● What the task asks
Among the entries below, find every line that contains the string "lines", then copy it.

·····

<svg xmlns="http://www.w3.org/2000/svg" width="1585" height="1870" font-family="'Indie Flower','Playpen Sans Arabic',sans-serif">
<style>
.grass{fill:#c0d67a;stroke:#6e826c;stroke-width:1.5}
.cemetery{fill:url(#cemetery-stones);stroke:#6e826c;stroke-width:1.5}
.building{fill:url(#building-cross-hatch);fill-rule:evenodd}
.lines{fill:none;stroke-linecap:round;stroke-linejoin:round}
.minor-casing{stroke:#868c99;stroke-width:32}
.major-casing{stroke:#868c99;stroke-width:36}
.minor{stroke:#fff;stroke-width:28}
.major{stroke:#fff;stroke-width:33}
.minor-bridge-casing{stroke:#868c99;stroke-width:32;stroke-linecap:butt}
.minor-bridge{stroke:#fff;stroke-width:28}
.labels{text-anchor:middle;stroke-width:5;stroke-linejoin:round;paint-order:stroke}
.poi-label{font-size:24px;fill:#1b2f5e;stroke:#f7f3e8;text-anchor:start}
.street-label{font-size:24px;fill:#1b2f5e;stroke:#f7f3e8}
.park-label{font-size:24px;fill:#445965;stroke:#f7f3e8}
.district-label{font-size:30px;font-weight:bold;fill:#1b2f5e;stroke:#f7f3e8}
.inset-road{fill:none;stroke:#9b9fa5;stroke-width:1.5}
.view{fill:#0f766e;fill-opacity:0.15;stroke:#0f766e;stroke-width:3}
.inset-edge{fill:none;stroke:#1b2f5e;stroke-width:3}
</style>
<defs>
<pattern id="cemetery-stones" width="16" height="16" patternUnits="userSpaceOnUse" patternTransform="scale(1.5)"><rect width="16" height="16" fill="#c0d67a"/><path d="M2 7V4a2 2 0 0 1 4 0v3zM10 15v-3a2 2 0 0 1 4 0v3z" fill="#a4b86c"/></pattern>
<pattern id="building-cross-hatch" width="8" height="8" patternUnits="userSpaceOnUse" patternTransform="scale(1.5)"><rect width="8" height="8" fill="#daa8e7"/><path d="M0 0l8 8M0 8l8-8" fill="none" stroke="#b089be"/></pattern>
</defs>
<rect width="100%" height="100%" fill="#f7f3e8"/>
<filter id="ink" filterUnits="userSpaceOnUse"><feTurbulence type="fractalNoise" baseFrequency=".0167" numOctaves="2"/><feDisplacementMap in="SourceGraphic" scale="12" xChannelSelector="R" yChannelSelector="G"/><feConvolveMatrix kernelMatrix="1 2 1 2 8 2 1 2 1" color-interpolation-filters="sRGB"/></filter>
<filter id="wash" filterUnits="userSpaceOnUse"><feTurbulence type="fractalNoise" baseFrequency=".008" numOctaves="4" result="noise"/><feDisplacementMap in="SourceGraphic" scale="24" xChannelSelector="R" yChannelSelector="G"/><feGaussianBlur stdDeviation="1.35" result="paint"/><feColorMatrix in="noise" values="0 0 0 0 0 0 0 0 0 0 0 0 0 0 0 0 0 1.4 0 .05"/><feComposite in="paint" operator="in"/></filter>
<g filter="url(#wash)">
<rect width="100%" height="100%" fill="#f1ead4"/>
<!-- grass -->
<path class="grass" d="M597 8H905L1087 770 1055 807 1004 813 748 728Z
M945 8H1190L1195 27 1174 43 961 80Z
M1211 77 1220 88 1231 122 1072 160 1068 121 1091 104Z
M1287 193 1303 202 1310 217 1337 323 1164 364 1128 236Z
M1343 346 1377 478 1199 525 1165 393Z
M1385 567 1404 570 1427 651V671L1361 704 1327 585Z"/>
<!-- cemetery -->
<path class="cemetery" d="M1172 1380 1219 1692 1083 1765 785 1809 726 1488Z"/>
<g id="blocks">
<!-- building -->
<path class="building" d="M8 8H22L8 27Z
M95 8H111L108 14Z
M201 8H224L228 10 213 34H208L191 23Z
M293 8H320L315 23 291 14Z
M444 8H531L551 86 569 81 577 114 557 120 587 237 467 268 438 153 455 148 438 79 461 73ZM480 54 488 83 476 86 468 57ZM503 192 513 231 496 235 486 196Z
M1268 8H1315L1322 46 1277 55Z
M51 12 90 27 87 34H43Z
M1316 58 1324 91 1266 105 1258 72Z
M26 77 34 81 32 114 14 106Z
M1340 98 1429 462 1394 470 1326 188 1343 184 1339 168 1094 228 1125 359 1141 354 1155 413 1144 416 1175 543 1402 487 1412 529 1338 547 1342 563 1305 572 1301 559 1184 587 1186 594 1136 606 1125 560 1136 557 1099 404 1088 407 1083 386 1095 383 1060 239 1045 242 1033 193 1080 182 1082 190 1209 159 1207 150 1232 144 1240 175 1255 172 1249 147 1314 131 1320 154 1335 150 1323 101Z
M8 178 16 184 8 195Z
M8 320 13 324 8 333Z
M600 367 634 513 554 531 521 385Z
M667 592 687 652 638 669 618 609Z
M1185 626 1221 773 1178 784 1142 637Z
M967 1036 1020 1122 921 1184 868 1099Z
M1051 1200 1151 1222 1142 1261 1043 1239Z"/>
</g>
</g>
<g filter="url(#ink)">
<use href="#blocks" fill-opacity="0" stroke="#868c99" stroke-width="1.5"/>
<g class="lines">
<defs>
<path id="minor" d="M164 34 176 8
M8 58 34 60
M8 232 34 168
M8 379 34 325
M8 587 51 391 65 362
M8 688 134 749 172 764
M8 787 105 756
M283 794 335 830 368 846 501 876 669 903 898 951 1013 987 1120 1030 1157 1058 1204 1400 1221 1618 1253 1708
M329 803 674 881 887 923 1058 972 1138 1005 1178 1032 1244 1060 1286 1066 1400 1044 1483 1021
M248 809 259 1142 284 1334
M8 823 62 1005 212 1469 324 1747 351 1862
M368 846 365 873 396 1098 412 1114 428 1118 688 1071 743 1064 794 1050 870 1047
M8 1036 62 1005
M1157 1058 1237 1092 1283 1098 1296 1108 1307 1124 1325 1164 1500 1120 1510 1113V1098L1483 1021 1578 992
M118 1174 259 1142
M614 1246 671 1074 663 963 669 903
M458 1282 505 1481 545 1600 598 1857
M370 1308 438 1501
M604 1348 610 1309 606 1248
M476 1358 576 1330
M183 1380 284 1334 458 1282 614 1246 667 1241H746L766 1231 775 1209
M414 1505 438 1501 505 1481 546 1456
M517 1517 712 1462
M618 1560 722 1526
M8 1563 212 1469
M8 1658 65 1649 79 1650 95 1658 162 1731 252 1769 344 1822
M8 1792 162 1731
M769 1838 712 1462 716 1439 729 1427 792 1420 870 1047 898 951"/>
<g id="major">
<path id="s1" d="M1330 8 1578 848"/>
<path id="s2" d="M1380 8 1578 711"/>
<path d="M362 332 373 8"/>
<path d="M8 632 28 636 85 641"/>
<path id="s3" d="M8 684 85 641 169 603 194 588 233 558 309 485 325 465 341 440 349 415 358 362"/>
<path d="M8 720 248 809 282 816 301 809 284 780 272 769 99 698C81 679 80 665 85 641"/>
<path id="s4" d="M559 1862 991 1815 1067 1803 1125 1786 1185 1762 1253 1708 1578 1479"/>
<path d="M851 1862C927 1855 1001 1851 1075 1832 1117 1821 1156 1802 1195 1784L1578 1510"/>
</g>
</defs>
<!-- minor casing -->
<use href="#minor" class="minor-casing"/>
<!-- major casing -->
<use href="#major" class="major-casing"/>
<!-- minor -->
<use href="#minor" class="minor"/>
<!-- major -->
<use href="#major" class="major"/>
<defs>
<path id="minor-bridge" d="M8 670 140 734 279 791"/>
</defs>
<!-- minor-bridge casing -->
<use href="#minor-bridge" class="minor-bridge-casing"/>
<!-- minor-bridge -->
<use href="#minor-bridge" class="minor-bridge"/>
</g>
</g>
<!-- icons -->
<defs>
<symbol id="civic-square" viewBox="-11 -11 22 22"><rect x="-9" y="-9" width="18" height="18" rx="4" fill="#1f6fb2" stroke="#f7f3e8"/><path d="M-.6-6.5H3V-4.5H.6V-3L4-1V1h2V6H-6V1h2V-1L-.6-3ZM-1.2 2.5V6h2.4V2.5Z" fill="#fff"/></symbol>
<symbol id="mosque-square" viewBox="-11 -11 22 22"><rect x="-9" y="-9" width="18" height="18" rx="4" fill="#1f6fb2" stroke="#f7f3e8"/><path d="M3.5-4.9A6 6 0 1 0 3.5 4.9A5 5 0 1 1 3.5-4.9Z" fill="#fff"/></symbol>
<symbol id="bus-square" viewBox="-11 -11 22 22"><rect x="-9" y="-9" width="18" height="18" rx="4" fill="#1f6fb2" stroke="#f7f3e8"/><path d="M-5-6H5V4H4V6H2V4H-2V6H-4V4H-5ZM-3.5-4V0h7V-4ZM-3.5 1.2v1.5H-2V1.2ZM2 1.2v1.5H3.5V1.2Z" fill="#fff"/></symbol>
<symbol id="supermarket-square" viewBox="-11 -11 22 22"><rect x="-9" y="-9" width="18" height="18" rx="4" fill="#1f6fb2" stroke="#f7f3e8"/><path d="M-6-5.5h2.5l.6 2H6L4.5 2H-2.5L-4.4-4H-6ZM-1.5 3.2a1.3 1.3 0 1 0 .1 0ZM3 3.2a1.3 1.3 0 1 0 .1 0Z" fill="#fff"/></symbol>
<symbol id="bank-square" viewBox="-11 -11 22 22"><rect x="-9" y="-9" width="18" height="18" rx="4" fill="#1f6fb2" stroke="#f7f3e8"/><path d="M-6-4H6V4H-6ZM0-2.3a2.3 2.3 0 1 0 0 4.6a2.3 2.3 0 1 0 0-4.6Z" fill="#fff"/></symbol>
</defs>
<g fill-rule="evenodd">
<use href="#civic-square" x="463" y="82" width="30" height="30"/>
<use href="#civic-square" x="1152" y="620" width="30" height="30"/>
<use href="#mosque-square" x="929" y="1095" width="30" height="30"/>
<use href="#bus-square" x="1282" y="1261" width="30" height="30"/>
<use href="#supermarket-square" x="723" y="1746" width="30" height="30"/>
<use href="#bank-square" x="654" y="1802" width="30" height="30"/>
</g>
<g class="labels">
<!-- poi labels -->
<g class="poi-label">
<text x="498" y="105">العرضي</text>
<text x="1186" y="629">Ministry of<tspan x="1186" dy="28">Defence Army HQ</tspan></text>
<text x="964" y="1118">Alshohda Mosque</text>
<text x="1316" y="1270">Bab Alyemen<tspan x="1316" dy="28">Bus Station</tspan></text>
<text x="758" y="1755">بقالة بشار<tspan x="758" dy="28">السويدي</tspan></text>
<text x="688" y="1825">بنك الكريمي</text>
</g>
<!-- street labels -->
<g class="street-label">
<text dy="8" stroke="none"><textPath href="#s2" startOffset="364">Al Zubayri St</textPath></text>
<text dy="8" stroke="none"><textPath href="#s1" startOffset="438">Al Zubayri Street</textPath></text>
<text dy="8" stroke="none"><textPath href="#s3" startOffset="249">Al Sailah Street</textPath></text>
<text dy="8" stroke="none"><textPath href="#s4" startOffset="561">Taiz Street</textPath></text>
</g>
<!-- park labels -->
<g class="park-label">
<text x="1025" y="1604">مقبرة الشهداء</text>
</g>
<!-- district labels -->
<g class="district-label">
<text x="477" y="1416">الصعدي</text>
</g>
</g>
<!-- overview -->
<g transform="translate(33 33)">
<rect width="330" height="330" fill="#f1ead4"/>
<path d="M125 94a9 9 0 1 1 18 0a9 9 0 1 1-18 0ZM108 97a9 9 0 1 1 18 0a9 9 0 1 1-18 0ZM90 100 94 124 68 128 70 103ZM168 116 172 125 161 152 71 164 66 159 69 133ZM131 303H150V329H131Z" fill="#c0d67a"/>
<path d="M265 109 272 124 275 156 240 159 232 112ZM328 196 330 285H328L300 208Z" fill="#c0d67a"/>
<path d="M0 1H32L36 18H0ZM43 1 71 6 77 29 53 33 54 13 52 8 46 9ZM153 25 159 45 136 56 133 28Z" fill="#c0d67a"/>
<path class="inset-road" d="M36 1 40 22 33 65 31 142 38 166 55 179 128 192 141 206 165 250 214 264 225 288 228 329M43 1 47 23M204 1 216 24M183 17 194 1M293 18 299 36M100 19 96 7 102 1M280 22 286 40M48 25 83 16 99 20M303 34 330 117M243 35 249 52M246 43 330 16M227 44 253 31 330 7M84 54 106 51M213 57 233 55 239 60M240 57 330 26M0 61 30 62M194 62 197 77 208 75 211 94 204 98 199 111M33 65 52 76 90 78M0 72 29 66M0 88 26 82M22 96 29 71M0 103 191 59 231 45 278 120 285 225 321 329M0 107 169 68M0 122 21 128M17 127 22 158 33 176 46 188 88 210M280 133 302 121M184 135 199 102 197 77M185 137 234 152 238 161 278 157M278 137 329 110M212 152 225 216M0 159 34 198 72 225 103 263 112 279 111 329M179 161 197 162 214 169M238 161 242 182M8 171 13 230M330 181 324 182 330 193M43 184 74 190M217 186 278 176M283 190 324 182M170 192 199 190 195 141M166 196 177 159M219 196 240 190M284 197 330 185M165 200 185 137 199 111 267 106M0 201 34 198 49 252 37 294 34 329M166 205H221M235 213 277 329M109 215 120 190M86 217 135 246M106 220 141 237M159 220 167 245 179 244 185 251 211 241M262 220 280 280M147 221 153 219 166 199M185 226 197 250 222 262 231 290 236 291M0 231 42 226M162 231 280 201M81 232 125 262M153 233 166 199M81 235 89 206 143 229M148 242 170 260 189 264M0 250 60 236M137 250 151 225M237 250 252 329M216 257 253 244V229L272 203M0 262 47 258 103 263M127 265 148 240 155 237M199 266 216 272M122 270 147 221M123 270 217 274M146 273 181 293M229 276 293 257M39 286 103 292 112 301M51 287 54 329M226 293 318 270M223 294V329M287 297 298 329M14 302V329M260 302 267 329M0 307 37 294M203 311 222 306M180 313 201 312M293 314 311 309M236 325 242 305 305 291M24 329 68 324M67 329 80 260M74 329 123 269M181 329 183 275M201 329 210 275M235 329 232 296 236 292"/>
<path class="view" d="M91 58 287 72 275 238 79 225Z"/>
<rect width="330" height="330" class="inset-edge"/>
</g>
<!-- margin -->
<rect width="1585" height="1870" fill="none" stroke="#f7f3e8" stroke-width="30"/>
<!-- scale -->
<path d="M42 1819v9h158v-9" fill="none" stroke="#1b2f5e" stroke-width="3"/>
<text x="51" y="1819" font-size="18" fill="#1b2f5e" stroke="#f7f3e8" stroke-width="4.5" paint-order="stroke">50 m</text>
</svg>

·····

● Solution
.lines{fill:none;stroke-linecap:round;stroke-linejoin:round}
<g class="lines">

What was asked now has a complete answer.